== TASK INPUTS ==
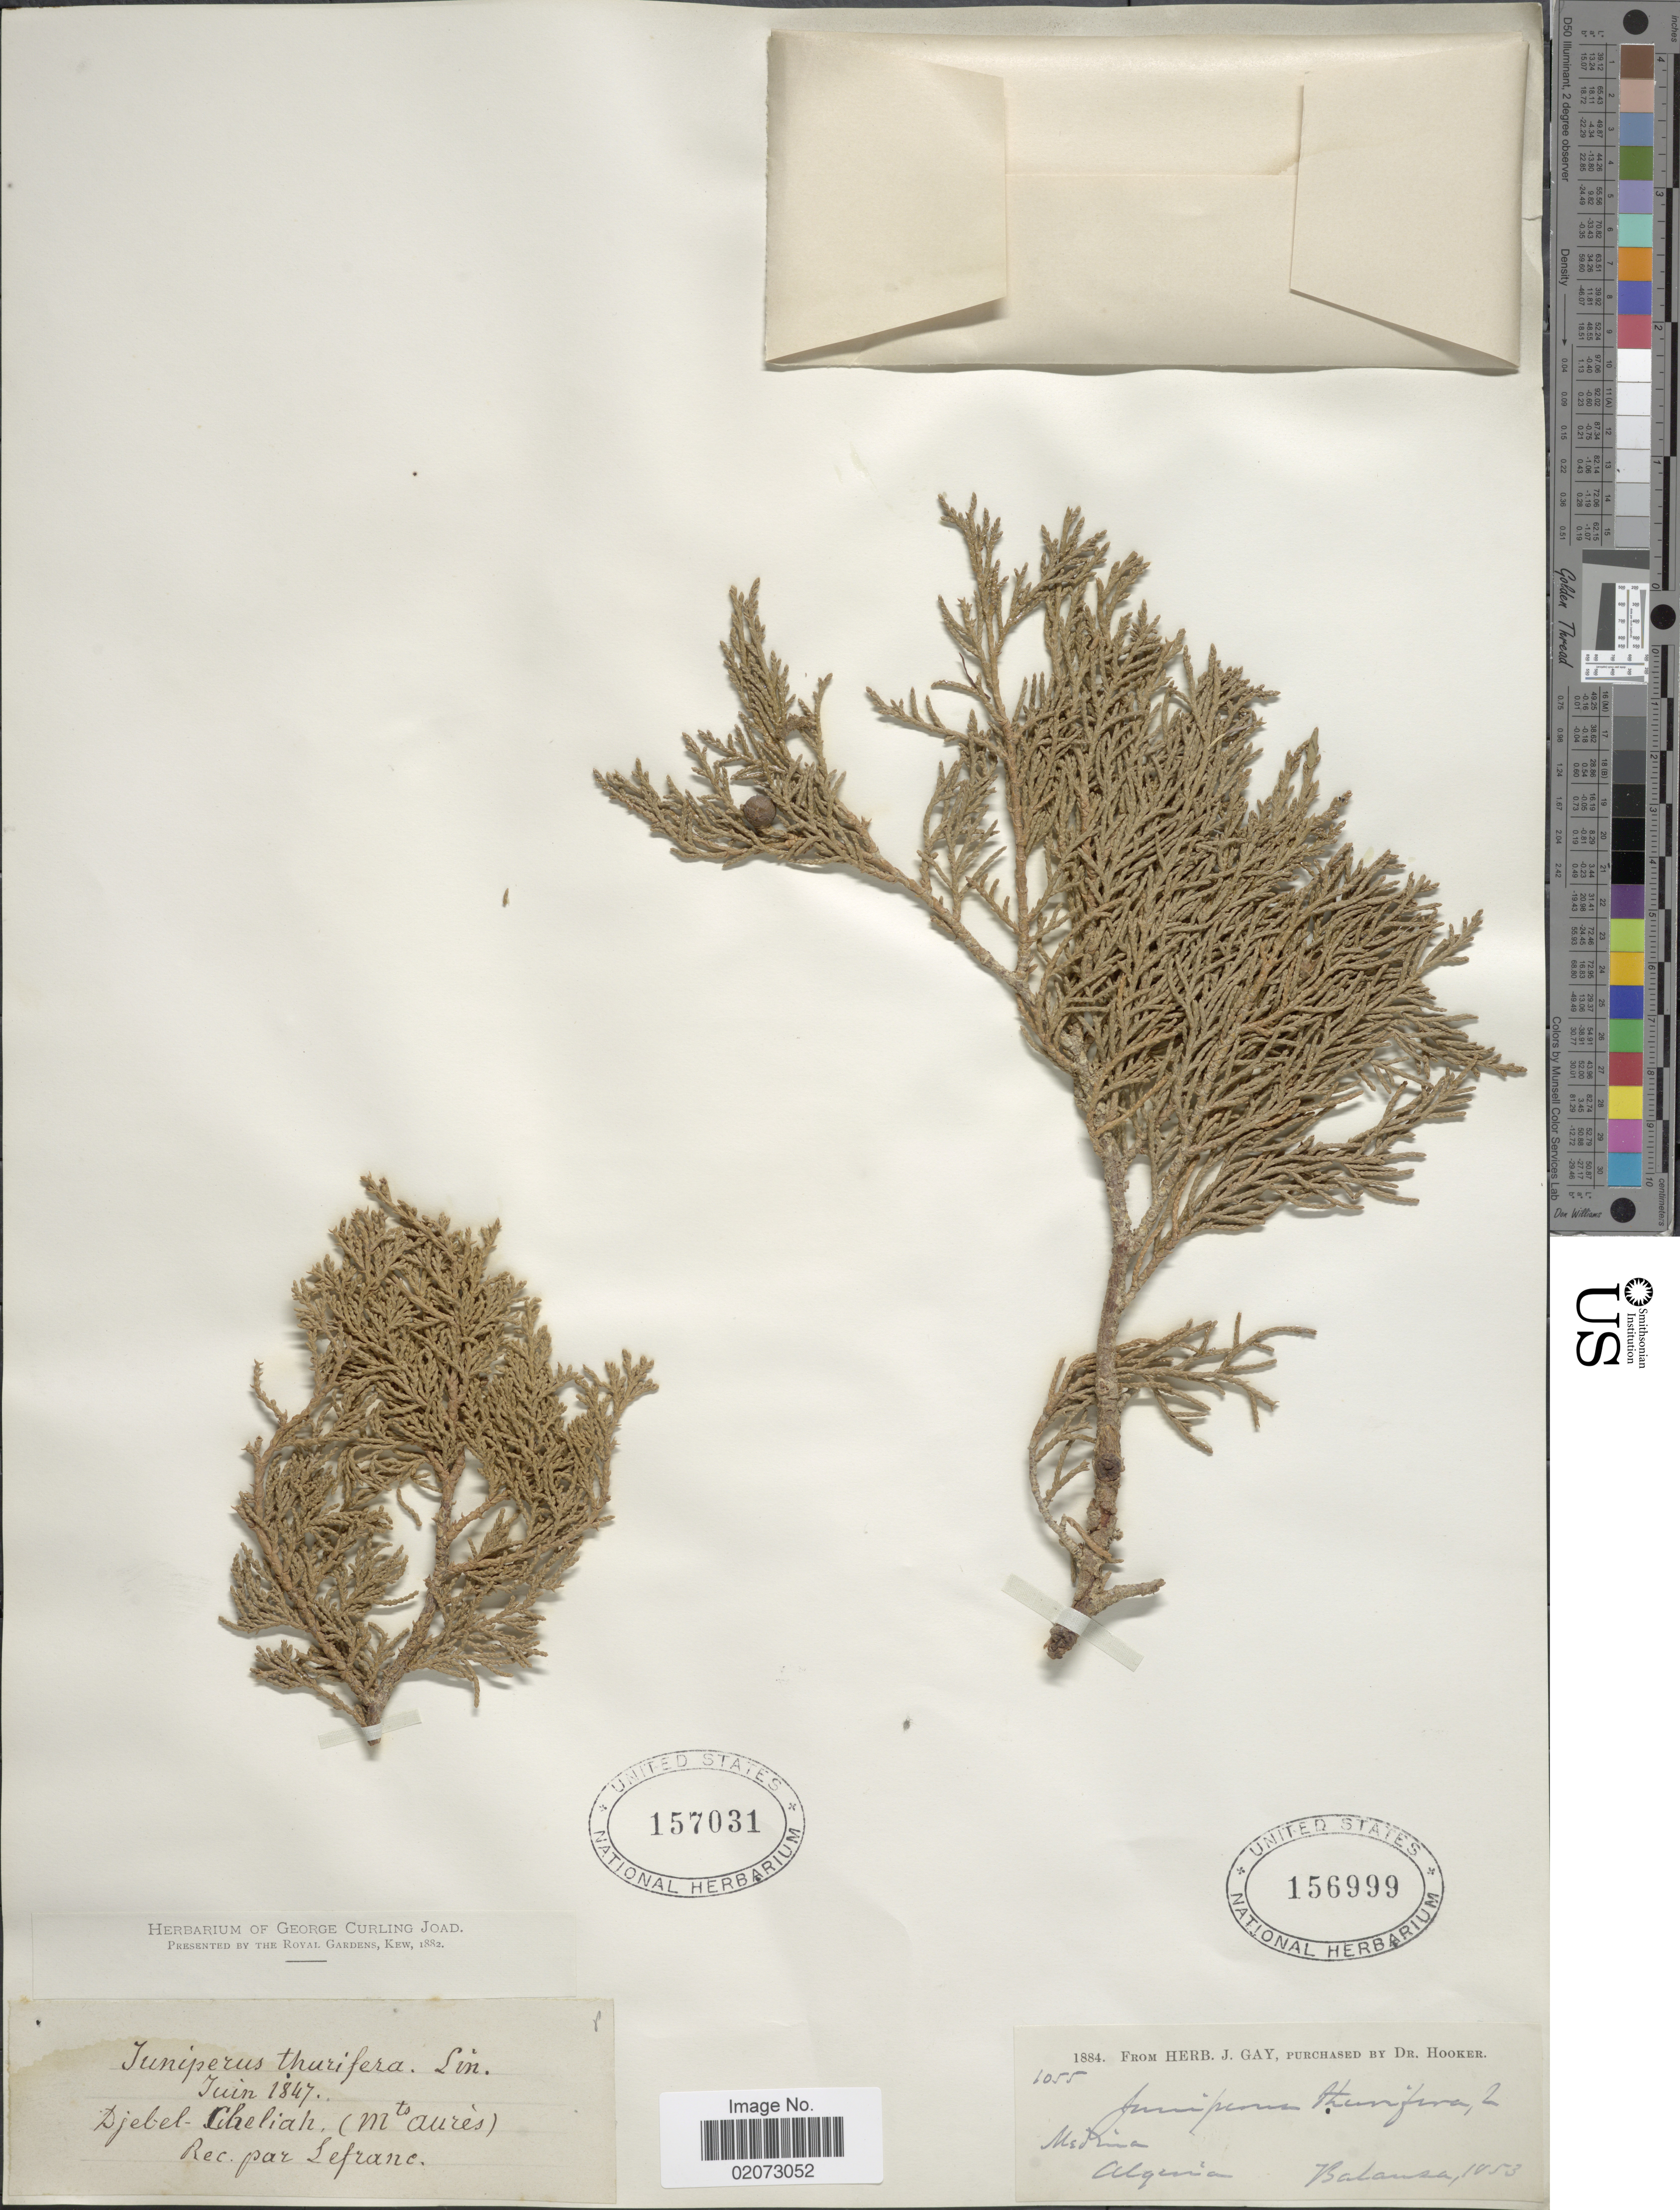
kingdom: Plantae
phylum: Tracheophyta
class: Pinopsida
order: Pinales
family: Cupressaceae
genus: Juniperus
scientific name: Juniperus thurifera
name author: L.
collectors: Lefranc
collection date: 1847-06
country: Algeria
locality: Djebel-Cheliah, (Mte Aures).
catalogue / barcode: US 157031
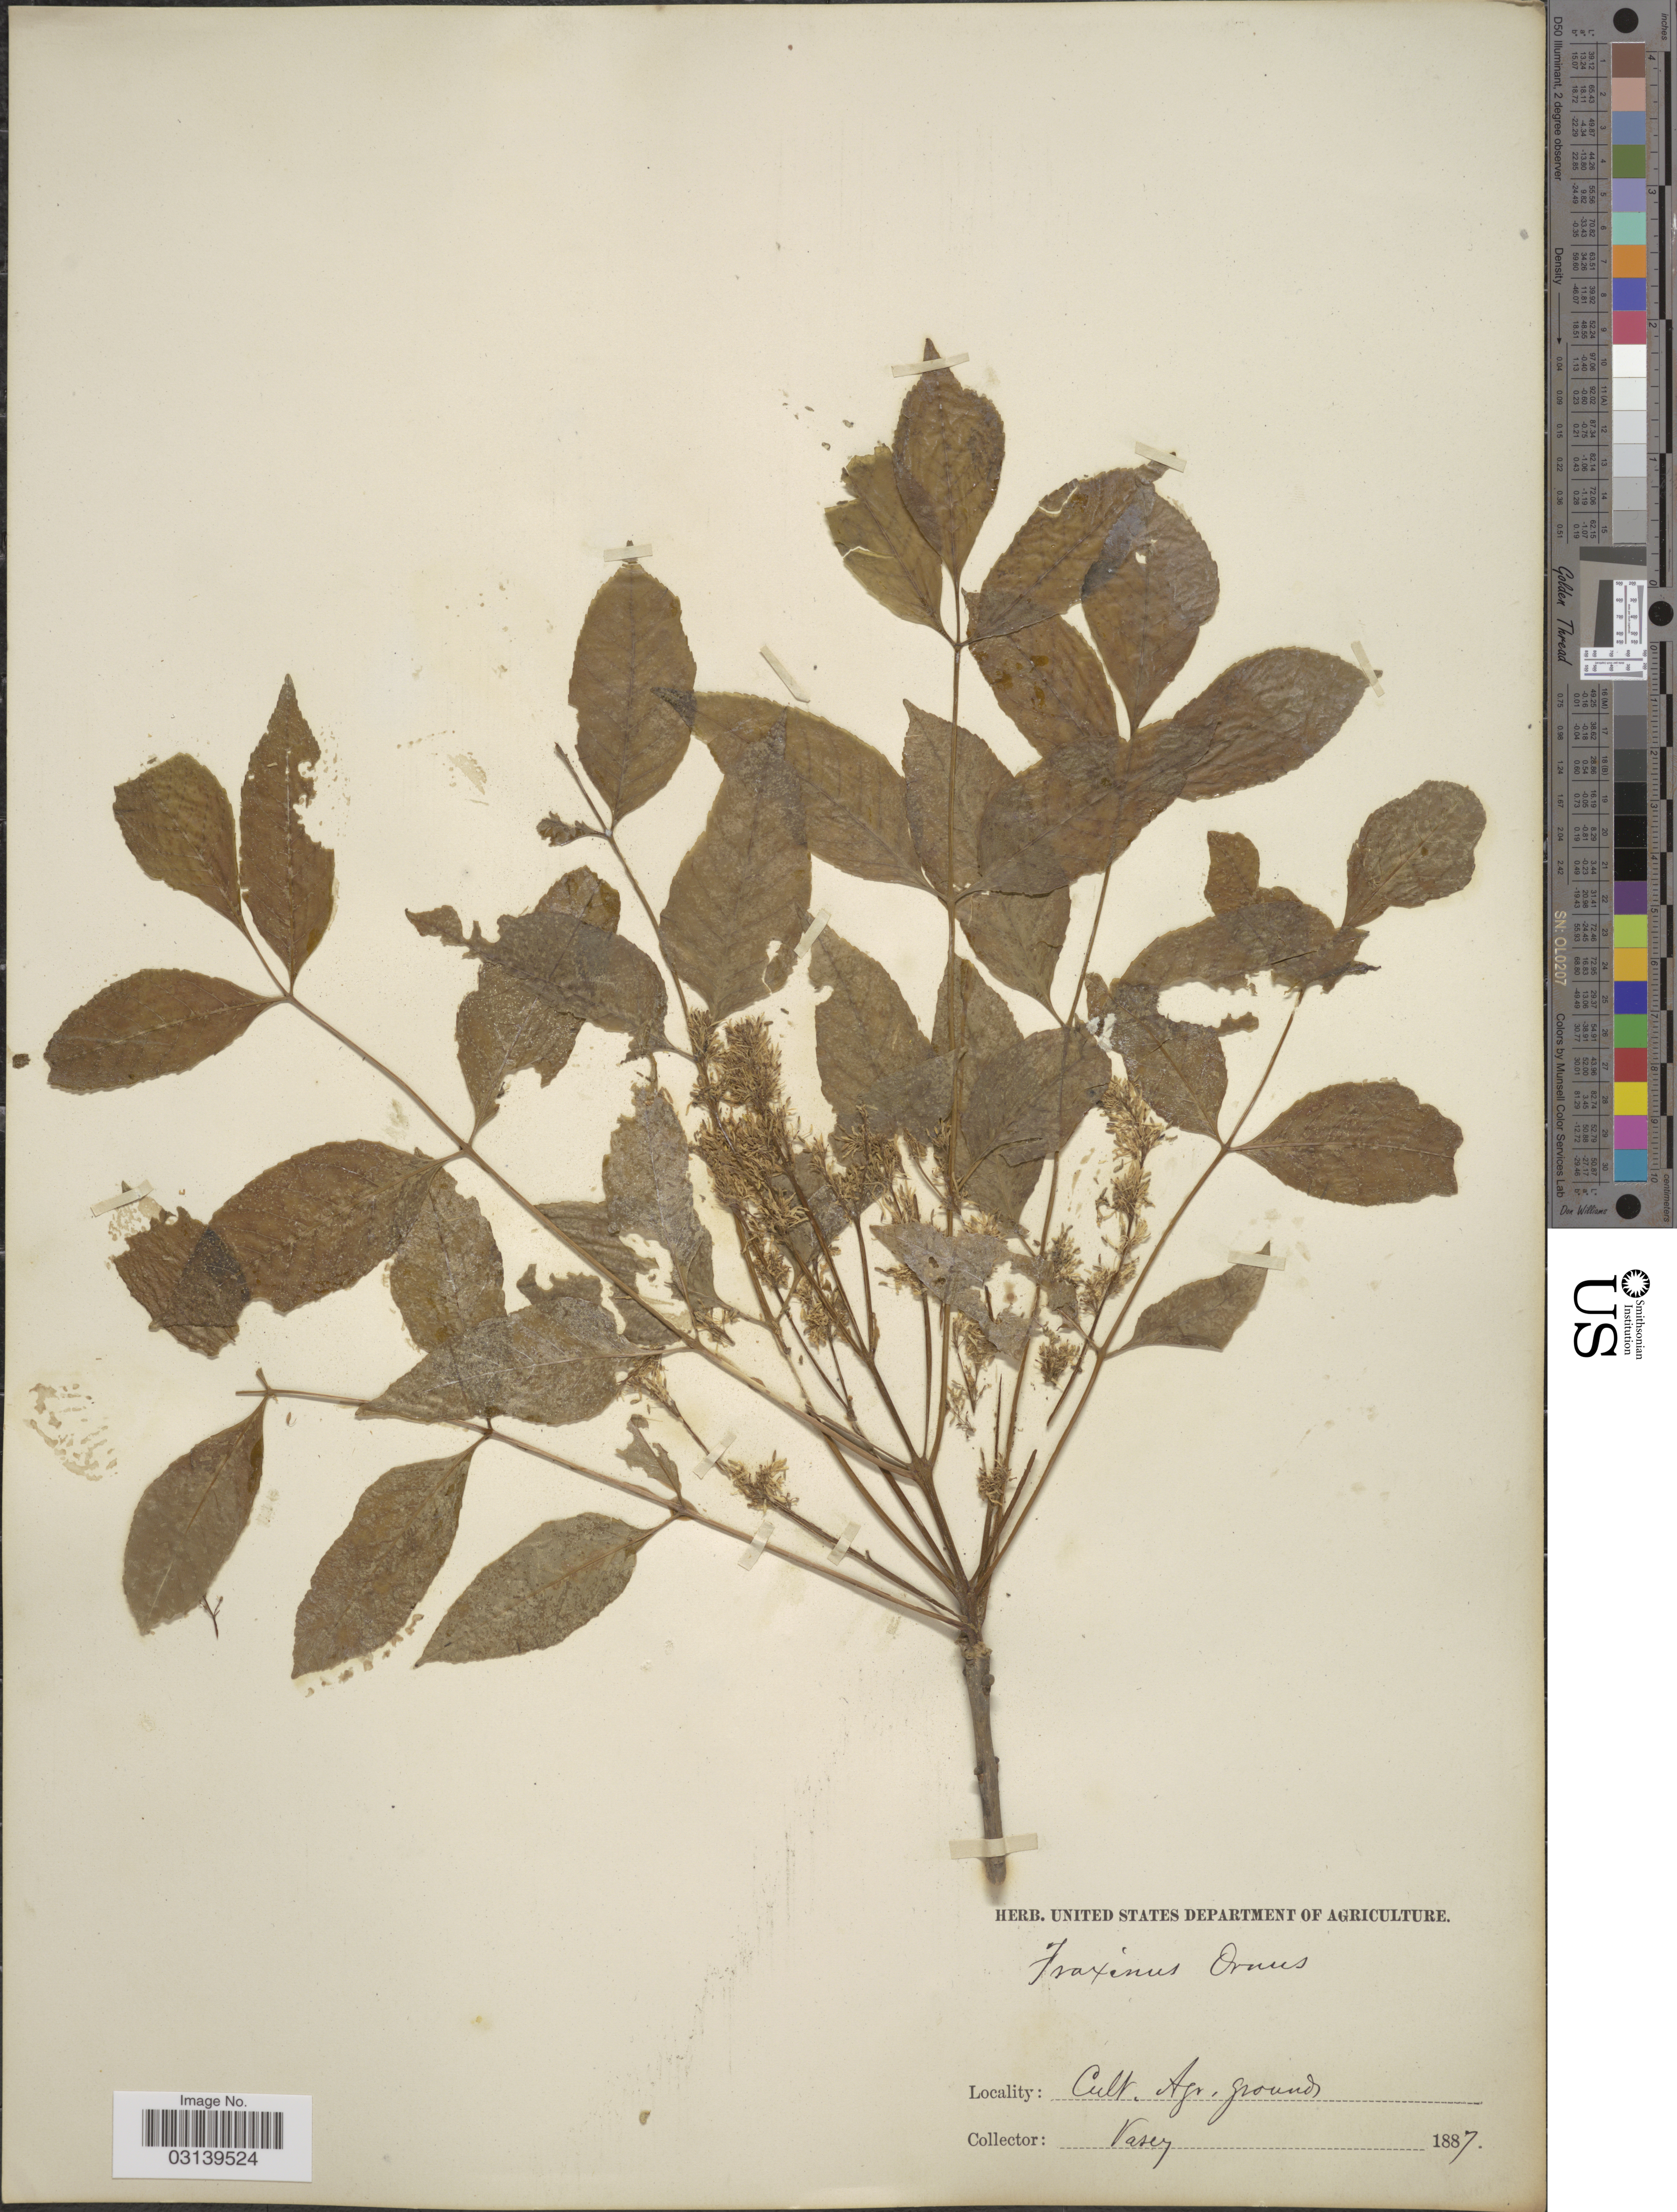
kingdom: Plantae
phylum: Tracheophyta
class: Magnoliopsida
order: Lamiales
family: Oleaceae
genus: Fraxinus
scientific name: Fraxinus ornus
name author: L.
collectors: Vasey, --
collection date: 1877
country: United States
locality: Cult. Agr. grounds.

== OBJECTIVE ==
Print every line of the records above with no changes, leaving out the pictures.

== SOLVED PROBLEM ==
kingdom: Plantae
phylum: Tracheophyta
class: Pinopsida
order: Pinales
family: Cupressaceae
genus: Juniperus
scientific name: Juniperus thurifera
name author: L.
collectors: Lefranc
collection date: 1847-06
country: Algeria
locality: Djebel-Cheliah, (Mte Aures).
catalogue / barcode: US 157031
kingdom: Plantae
phylum: Tracheophyta
class: Magnoliopsida
order: Lamiales
family: Oleaceae
genus: Fraxinus
scientific name: Fraxinus ornus
name author: L.
collectors: Vasey, --
collection date: 1877
country: United States
locality: Cult. Agr. grounds.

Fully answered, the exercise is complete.